__What needs to be done__.
Copy every line of text in the entries below word for word, without the pictures.

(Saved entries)
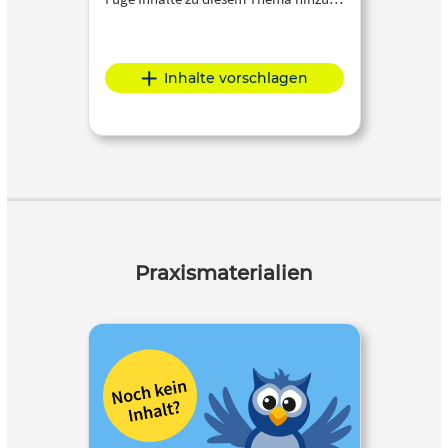
Inhalte vorschlagen
Praxismaterialien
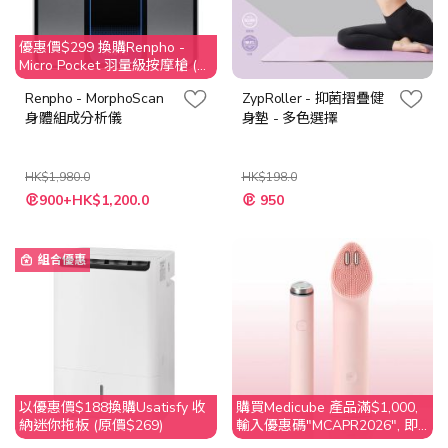
優惠價$299 換購Renpho -
Micro Pocket 羽量級按摩槍 (價
值 $499)
Renpho - MorphoScan
ZypRoller - 抑菌摺疊健
身體組成分析儀
身墊 - 多色選擇
HK$1,980.0
HK$198.0
特
900+HK$1,200.0
950
殊
價
格
組合優惠
以優惠價$188換購Usatisfy 收
購買Medicube 產品滿$1,000,
納迷你拖板 (原價$269)
輸入優惠碼"MCAPR2026", 即
享$50 折扣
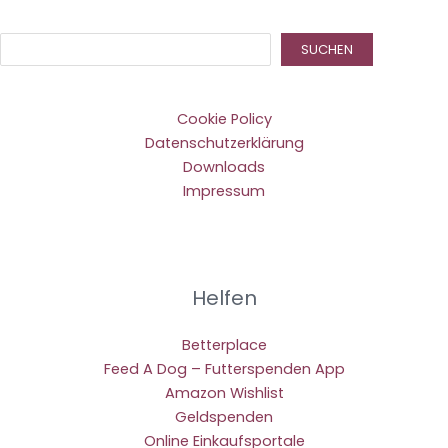
Suc
SUCHEN
Cookie Policy
Datenschutzerklärung
Downloads
Impressum
Helfen
Betterplace
Feed A Dog – Futterspenden App
Amazon Wishlist
Geldspenden
Online Einkaufsportale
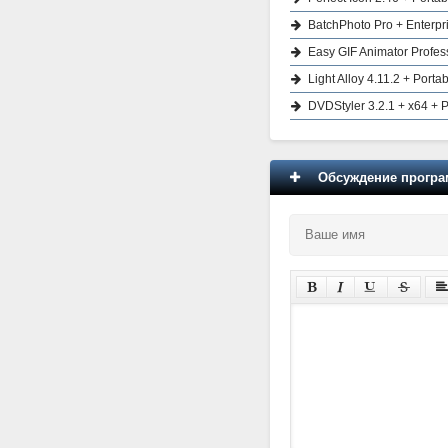
BatchPhoto Pro + Enterpr
Easy GIF Animator Profess
Light Alloy 4.11.2 + Port
DVDStyler 3.2.1 + x64 + P
Обсуждение програм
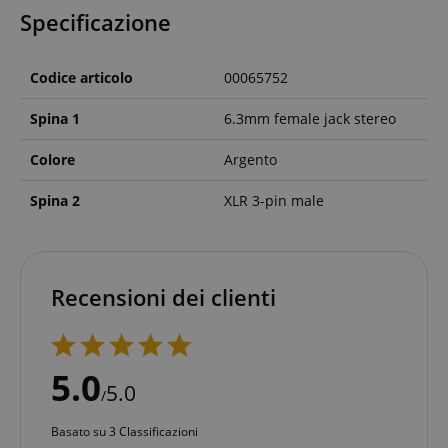
Specificazione
Codice articolo
00065752
Spina 1
6.3mm female jack stereo
Colore
Argento
Spina 2
XLR 3-pin male
Recensioni dei clienti
5.0
5.0
/
Basato su 3 Classificazioni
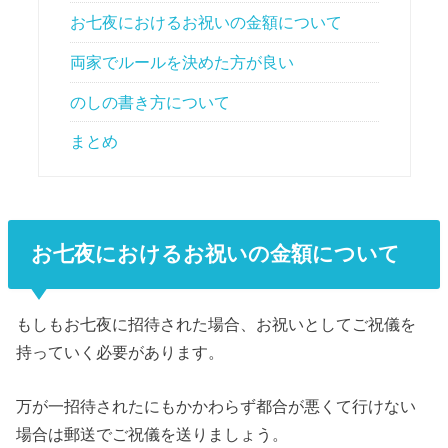
お七夜におけるお祝いの金額について
両家でルールを決めた方が良い
のしの書き方について
まとめ
お七夜におけるお祝いの金額について
もしもお七夜に招待された場合、お祝いとしてご祝儀を
持っていく必要があります。
万が一招待されたにもかかわらず都合が悪くて行けない
場合は郵送でご祝儀を送りましょう。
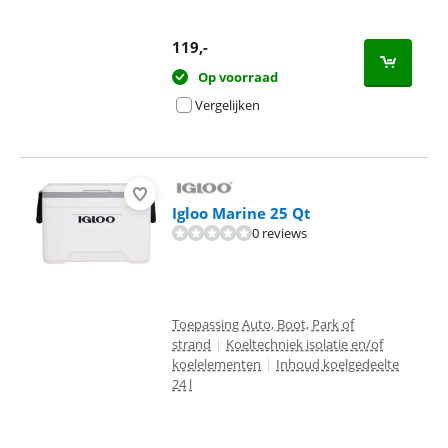
119
,-
Op voorraad
Vergelijken
Igloo Marine 25 Qt
0 reviews
Toepassing Auto, Boot, Park of
strand
|
Koeltechniek isolatie en/of
koelelementen
|
Inhoud koelgedeelte
24 l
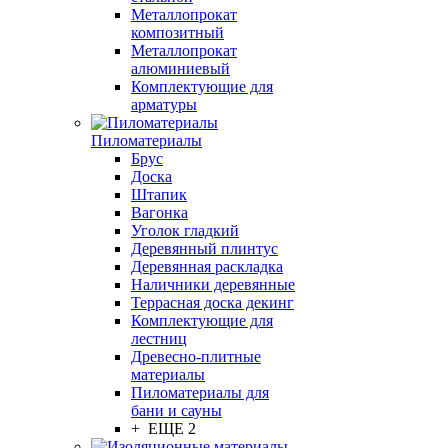
Металлопрокат
композитный
Металлопрокат
алюминиевый
Комплектующие для
арматуры
Пиломатериалы
Брус
Доска
Штапик
Вагонка
Уголок гладкий
Деревянный плинтус
Деревянная раскладка
Наличники деревянные
Террасная доска декинг
Комплектующие для
лестниц
Древесно-плитные
материалы
Пиломатериалы для
бани и сауны
+ ЕЩЕ 2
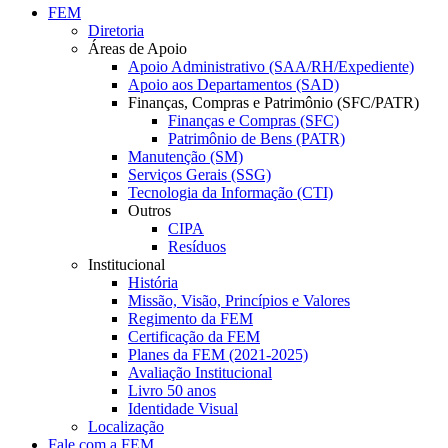
FEM
Diretoria
Áreas de Apoio
Apoio Administrativo (SAA/RH/Expediente)
Apoio aos Departamentos (SAD)
Finanças, Compras e Patrimônio (SFC/PATR)
Finanças e Compras (SFC)
Patrimônio de Bens (PATR)
Manutenção (SM)
Serviços Gerais (SSG)
Tecnologia da Informação (CTI)
Outros
CIPA
Resíduos
Institucional
História
Missão, Visão, Princípios e Valores
Regimento da FEM
Certificação da FEM
Planes da FEM (2021-2025)
Avaliação Institucional
Livro 50 anos
Identidade Visual
Localização
Fale com a FEM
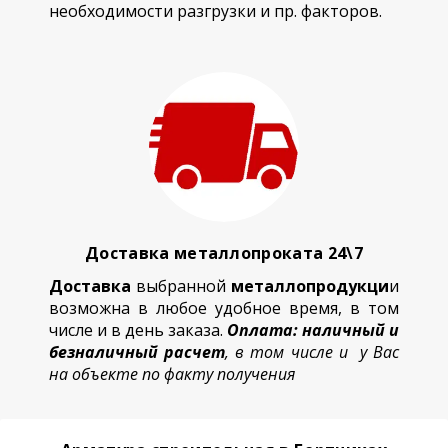
необходимости разгрузки и пр. факторов.
Доставка металлопроката 24\7
Доставка
выбранной
металлопродукци
и
возможна в любое удобное время, в том
числе и в день заказа.
Оплата: наличный и
безналичный расчет
, в том числе и у Вас
на объекте по факту получения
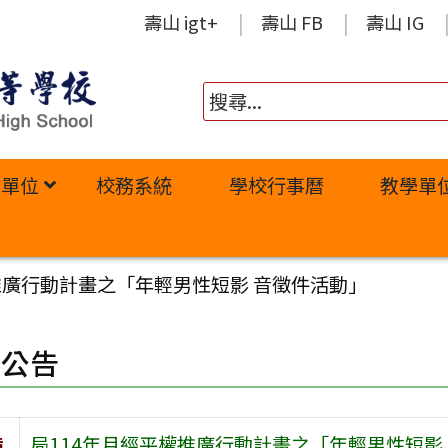
壽山 igt+
壽山 FB
壽山 IG
政單位
校務系統
學校行事曆
教學單
推廣行動計畫之「年輕男性短影 音徵件活動」
園公告
旨
局114年月經平權推廣行動計畫之「年輕男性短影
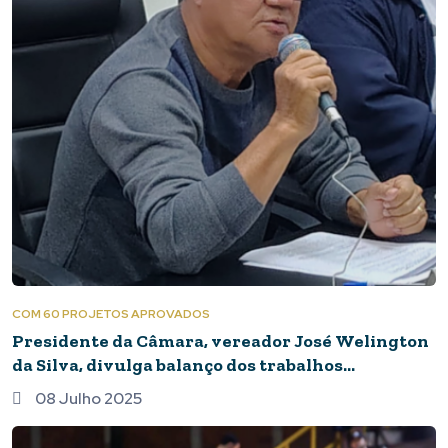
COM 60 PROJETOS APROVADOS
Presidente da Câmara, vereador José Welington
da Silva, divulga balanço dos trabalhos
legislativos do 1º semestre de 2025 Com 60
08 Julho 2025
projetos aprovados e mais de 2 mil atendimentos,
Legislativo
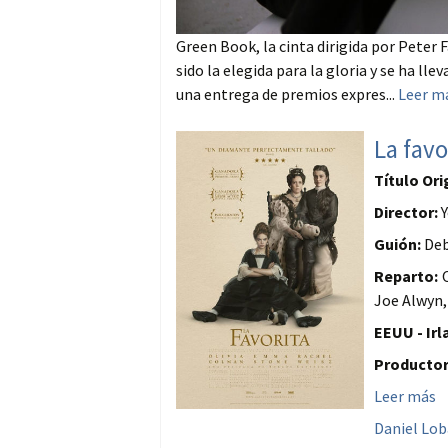
Green Book, la cinta dirigida por Peter
sido la elegida para la gloria y se ha lle
una entrega de premios expres...
Leer m
La favo
Título Ori
Director:
Y
Guión:
Deb
Reparto:
O
Joe Alwyn,
EEUU - Irl
Productor
Leer más
Daniel Lo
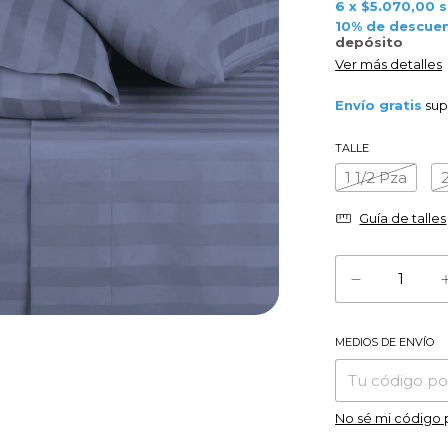
6
x
$5.070,00
s
10% de descue
depósito
Ver más detalles
Envío gratis
sup
TALLE
1 1/2 Pza
Guía de talles
MEDIOS DE ENVÍO
Entregas para el 
No sé mi código 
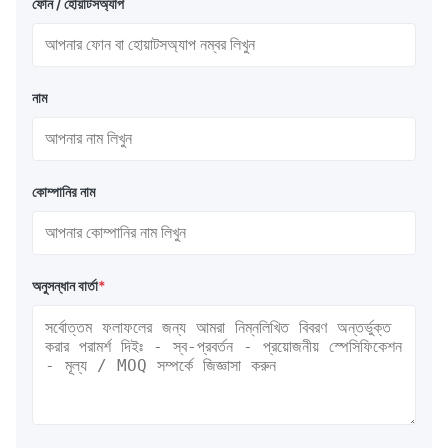
ফোন / হোয়াটসঅ্যাপ
নাম
কোম্পানির নাম
অনুসন্ধান বার্তা
*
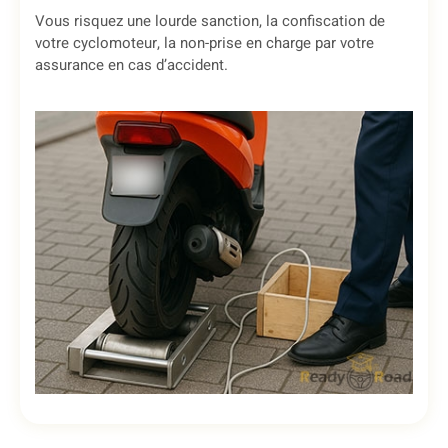
Vous risquez une lourde sanction, la confiscation de
votre cyclomoteur, la non-prise en charge par votre
assurance en cas d’accident.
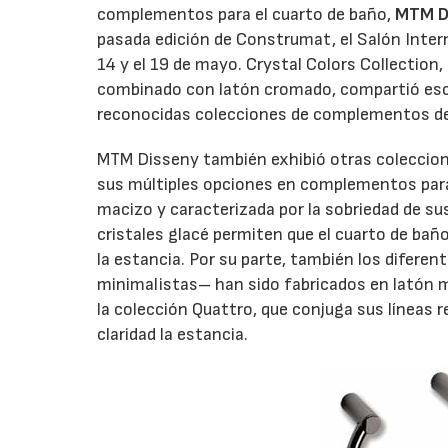
complementos para el cuarto de baño,
MTM D
pasada edición de Construmat, el Salón Intern
14 y el 19 de mayo. Crystal Colors Collectio
combinado con latón cromado, compartió esca
reconocidas colecciones de complementos de b
MTM Disseny también exhibió otras coleccione
sus múltiples opciones en complementos para 
macizo y caracterizada por la sobriedad de sus
cristales glacé permiten que el cuarto de ba
la estancia. Por su parte, también los difere
minimalistas– han sido fabricados en latón m
la colección Quattro, que conjuga sus líneas re
claridad la estancia.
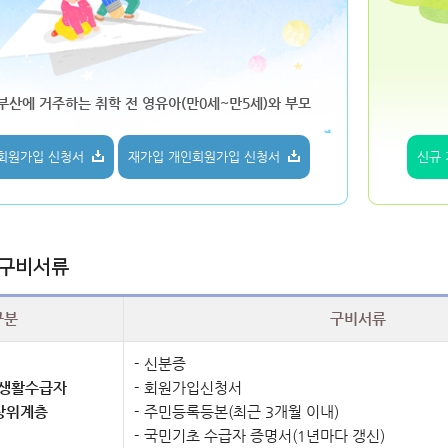
 부산에 거주하는 취학 전 영유아(만0세~만5세)와 부모
회원가입 신청서
재가입 개인회원가입 신청서
신규
 구비서류
구분
구비서류
신분증
생활수급자
회원가입신청서
상위계층
주민등록등본(최근 3개월 이내)
국민기초 수급자 증명서(1년마다 갱신)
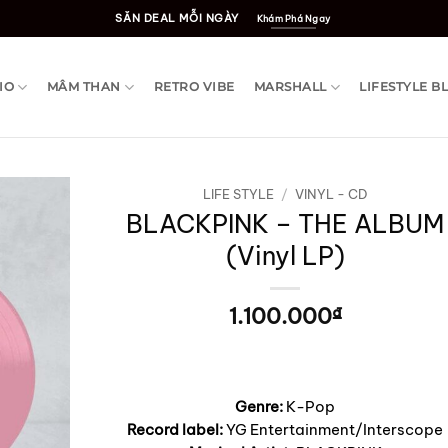
SĂN DEAL MỖI NGÀY
Khám Phá Ngay
IO
MÂM THAN
RETRO VIBE
MARSHALL
LIFESTYLE B
LIFE STYLE
/
VINYL - CD
BLACKPINK – THE ALBUM
(Vinyl LP)
1.100.000
₫
Genre:
K-Pop
Record label:
YG Entertainment/Interscope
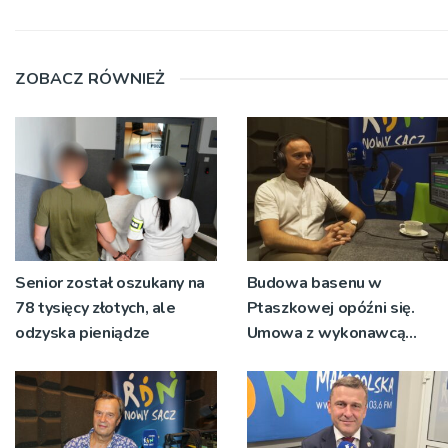
ZOBACZ RÓWNIEŻ
Senior został oszukany na
Budowa basenu w
78 tysięcy złotych, ale
Ptaszkowej opóźni się.
odzyska pieniądze
Umowa z wykonawcą
wyłonionym w przetargu
nie zostanie podpisana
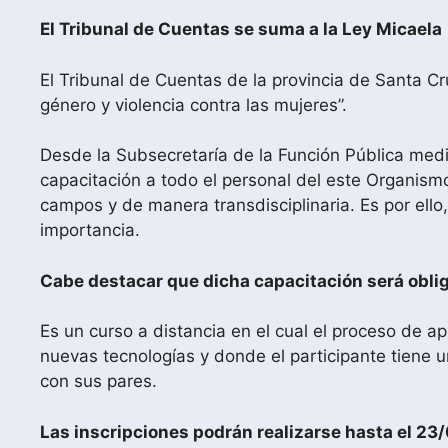
El Tribunal de Cuentas se suma a la Ley Micaela
El Tribunal de Cuentas de la provincia de Santa Cr
género y violencia contra las mujeres”.
Desde la Subsecretaría de la Función Pública media
capacitación a todo el personal del este Organism
campos y de manera transdisciplinaria. Es por ello
importancia.
Cabe destacar que dicha capacitación será oblig
Es un curso a distancia en el cual el proceso de a
nuevas tecnologías y donde el participante tiene 
con sus pares.
Las inscripciones podrán realizarse hasta el 2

__Answer box__.
Inhalte vorschlagen
Praxismaterialien
優惠價$299 換購Renpho -
Micro Pocket 羽量級按摩槍 (價
值 $499)
Renpho - MorphoScan
ZypRoller - 抑菌摺疊健
身體組成分析儀
身墊 - 多色選擇
HK$1,980.0
HK$198.0
特
900+HK$1,200.0
950
殊
價
格
組合優惠
以優惠價$188換購Usatisfy 收
購買Medicube 產品滿$1,000,
納迷你拖板 (原價$269)
輸入優惠碼"MCAPR2026", 即
享$50 折扣
Suc
SUCHEN
Cookie Policy
Datenschutzerklärung
Downloads
Impressum
Helfen
Betterplace
Feed A Dog – Futterspenden App
Amazon Wishlist
Geldspenden
Online Einkaufsportale
BatchPhoto Pro + Enterpr
Easy GIF Animator Profess
Light Alloy 4.11.2 + Port
DVDStyler 3.2.1 + x64 + P
Обсуждение програм
Specificazione
Codice articolo
00065752
Spina 1
6.3mm female jack stereo
Colore
Argento
Spina 2
XLR 3-pin male
Recensioni dei clienti
5.0
5.0
/
Basato su 3 Classificazioni
お七夜におけるお祝いの金額について
両家でルールを決めた方が良い
のしの書き方について
まとめ
お七夜におけるお祝いの金額について
もしもお七夜に招待された場合、お祝いとしてご祝儀を
持っていく必要があります。
万が一招待されたにもかかわらず都合が悪くて行けない
場合は郵送でご祝儀を送りましょう。
119
,-
Op voorraad
Vergelijken
Igloo Marine 25 Qt
0 reviews
Toepassing Auto, Boot, Park of
strand
|
Koeltechniek isolatie en/of
koelelementen
|
Inhoud koelgedeelte
24 l
Металлопрокат
композитный
Металлопрокат
алюминиевый
Комплектующие для
арматуры
Пиломатериалы
Брус
Доска
Штапик
Вагонка
Уголок гладкий
Деревянный плинтус
Деревянная раскладка
Наличники деревянные
Террасная доска декинг
Комплектующие для
лестниц
Древесно-плитные
материалы
Пиломатериалы для
бани и сауны
+ ЕЩЕ 2
FEM
Diretoria
Áreas de Apoio
Apoio Administrativo (SAA/RH/Expediente)
Apoio aos Departamentos (SAD)
Finanças, Compras e Patrimônio (SFC/PATR)
Finanças e Compras (SFC)
Patrimônio de Bens (PATR)
Manutenção (SM)
Serviços Gerais (SSG)
Tecnologia da Informação (CTI)
Outros
CIPA
Resíduos
Institucional
História
Missão, Visão, Princípios e Valores
Regimento da FEM
Certificação da FEM
Planes da FEM (2021-2025)
Avaliação Institucional
Livro 50 anos
Identidade Visual
Localização
Fale com a FEM
необходимости разгрузки и пр. факторов.
Доставка металлопроката 24\7
Доставка
выбранной
металлопродукци
и
возможна в любое удобное время, в том
числе и в день заказа.
Оплата: наличный и
безналичный расчет
, в том числе и у Вас
на объекте по факту получения
壽山 igt+
壽山 FB
壽山 IG
政單位
校務系統
學校行事曆
教學單
推廣行動計畫之「年輕男性短影 音徵件活動」
園公告
旨
局114年月經平權推廣行動計畫之「年輕男性短影
COM 60 PROJETOS APROVADOS
Presidente da Câmara, vereador José Welington
da Silva, divulga balanço dos trabalhos
legislativos do 1º semestre de 2025 Com 60
08 Julho 2025
projetos aprovados e mais de 2 mil atendimentos,
Legislativo
Green Book, la cinta dirigida por Peter
sido la elegida para la gloria y se ha lle
una entrega de premios expres...
Leer m
La favo
Título Ori
Director:
Y
Guión:
Deb
Reparto:
O
Joe Alwyn,
EEUU - Irl
Productor
Leer más
Daniel Lo
6
x
$5.070,00
s
10% de descue
depósito
Ver más detalles
Envío gratis
sup
TALLE
1 1/2 Pza
Guía de talles
MEDIOS DE ENVÍO
Entregas para el 
No sé mi código 
ফোন / হোয়াটসঅ্যাপ
নাম
কোম্পানির নাম
অনুসন্ধান বার্তা
*
Vous risquez une lourde sanction, la confiscation de
votre cyclomoteur, la non-prise en charge par votre
assurance en cas d’accident.
complementos para el cuarto de baño,
MTM D
pasada edición de Construmat, el Salón Intern
14 y el 19 de mayo. Crystal Colors Collectio
combinado con latón cromado, compartió esca
reconocidas colecciones de complementos de b
MTM Disseny también exhibió otras coleccione
sus múltiples opciones en complementos para 
macizo y caracterizada por la sobriedad de sus
cristales glacé permiten que el cuarto de ba
la estancia. Por su parte, también los difere
minimalistas– han sido fabricados en latón m
la colección Quattro, que conjuga sus líneas re
claridad la estancia.
 부산에 거주하는 취학 전 영유아(만0세~만5세)와 부모
회원가입 신청서
재가입 개인회원가입 신청서
신규
 구비서류
구분
구비서류
신분증
생활수급자
회원가입신청서
상위계층
주민등록등본(최근 3개월 이내)
국민기초 수급자 증명서(1년마다 갱신)
SĂN DEAL MỖI NGÀY
Khám Phá Ngay
IO
MÂM THAN
RETRO VIBE
MARSHALL
LIFESTYLE B
LIFE STYLE
/
VINYL - CD
BLACKPINK – THE ALBUM
(Vinyl LP)
1.100.000
₫
Genre:
K-Pop
Record label:
YG Entertainment/Interscope
ZOBACZ RÓWNIEŻ
Senior został oszukany na
Budowa basenu w
78 tysięcy złotych, ale
Ptaszkowej opóźni się.
odzyska pieniądze
Umowa z wykonawcą
wyłonionym w przetargu
nie zostanie podpisana
El Tribunal de Cuentas se suma a la Ley Micaela
El Tribunal de Cuentas de la provincia de Santa Cr
género y violencia contra las mujeres”.
Desde la Subsecretaría de la Función Pública media
capacitación a todo el personal del este Organism
campos y de manera transdisciplinaria. Es por ello
importancia.
Cabe destacar que dicha capacitación será oblig
Es un curso a distancia en el cual el proceso de a
nuevas tecnologías y donde el participante tiene 
con sus pares.
Las inscripciones podrán realizarse hasta el 2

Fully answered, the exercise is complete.